(Records from a dataset)
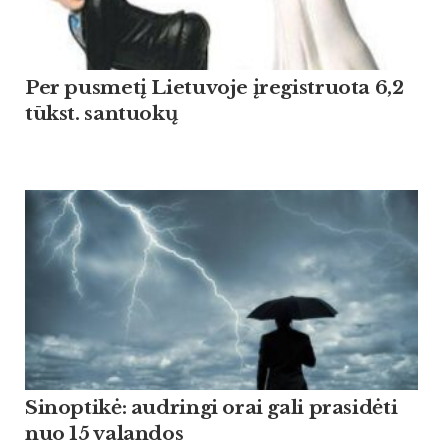
Per pusmetį Lietuvoje įregistruota 6,2
tūkst. santuokų
Sinoptikė: audringi orai gali prasidėti
nuo 15 valandos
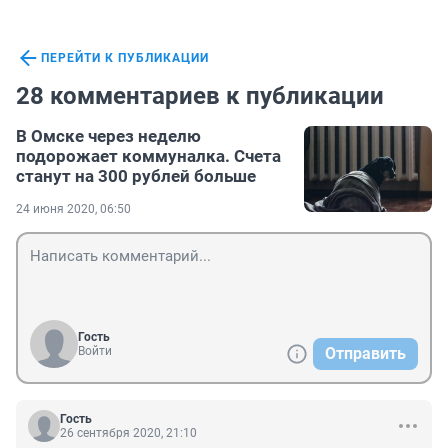
ПЕРЕЙТИ К ПУБЛИКАЦИИ
28 комментариев к публикации
В Омске через неделю
подорожает коммуналка. Счета
станут на 300 рублей больше
24 июня 2020, 06:50
Гость
Войти
Отправить
Гость
26 сентября 2020, 21:10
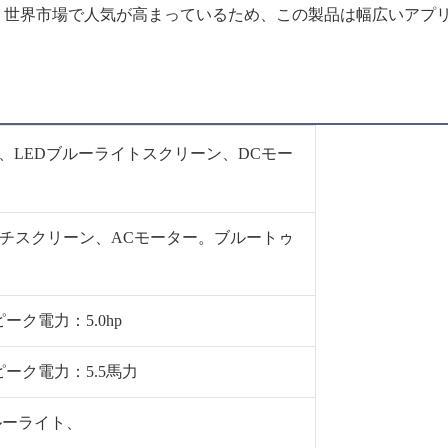
 世界市場で人気が高まっているため、この製品は幅広いアプ
、LEDブルーライトスクリーン、DCモー
カラータッチスクリーン、ACモーター。ブルートゥ
ピーク電力：5.0hp
ピーク電力：5.5馬力
ルーライト、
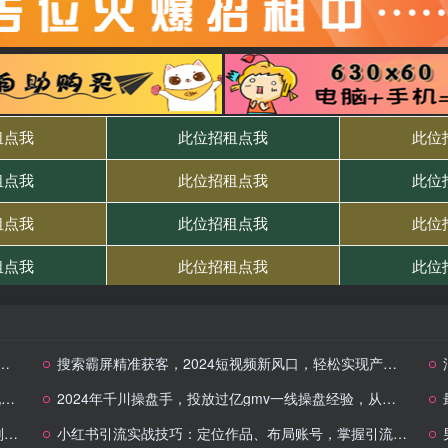
搜索霸屏精准获客，2024短视频新风口，轻松实现产品霸屏
+
2024年千川操盘手，投放过亿gmv一线操盘经验，从千川策略大思路到小细节，全盘拆解
万
小红书引流实战技巧：定位作品、布局账号，掌握引流全攻略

= Exercise =
Output every line of text in the records above as a JSON list of strings, one string per line, with blank lines omitted. Leave the pictures out.

= Exercise output =
[
  "Per pusmetį Lietuvoje įregistruota 6,2",
  "tūkst. santuokų",
  "Sinoptikė: audringi orai gali prasidėti",
  "nuo 15 valandos",
  "ПЕРЕЙТИ К ПУБЛИКАЦИИ",
  "28 комментариев к публикации",
  "В Омске через неделю",
  "подорожает коммуналка. Счета",
  "станут на 300 рублей больше",
  "24 июня 2020, 06:50",
  "Гость",
  "Войти",
  "Отправить",
  "Гость",
  "26 сентября 2020, 21:10",
  " 世界市場で人気が高まっているため、この製品は幅広いアプ",
  "、LEDブルーライトスクリーン、DCモー",
  "カラータッチスクリーン、ACモーター。ブルートゥ",
  "ピーク電力：5.0hp",
  "ピーク電力：5.5馬力",
  "ルーライト、",
  "搜索霸屏精准获客，2024短视频新风口，轻松实现产品霸屏",
  "+",
  "2024年千川操盘手，投放过亿gmv一线操盘经验，从千川策略大思路到小细节，全盘拆解",
  "万",
  "小红书引流实战技巧：定位作品、布局账号，掌握引流全攻略"
]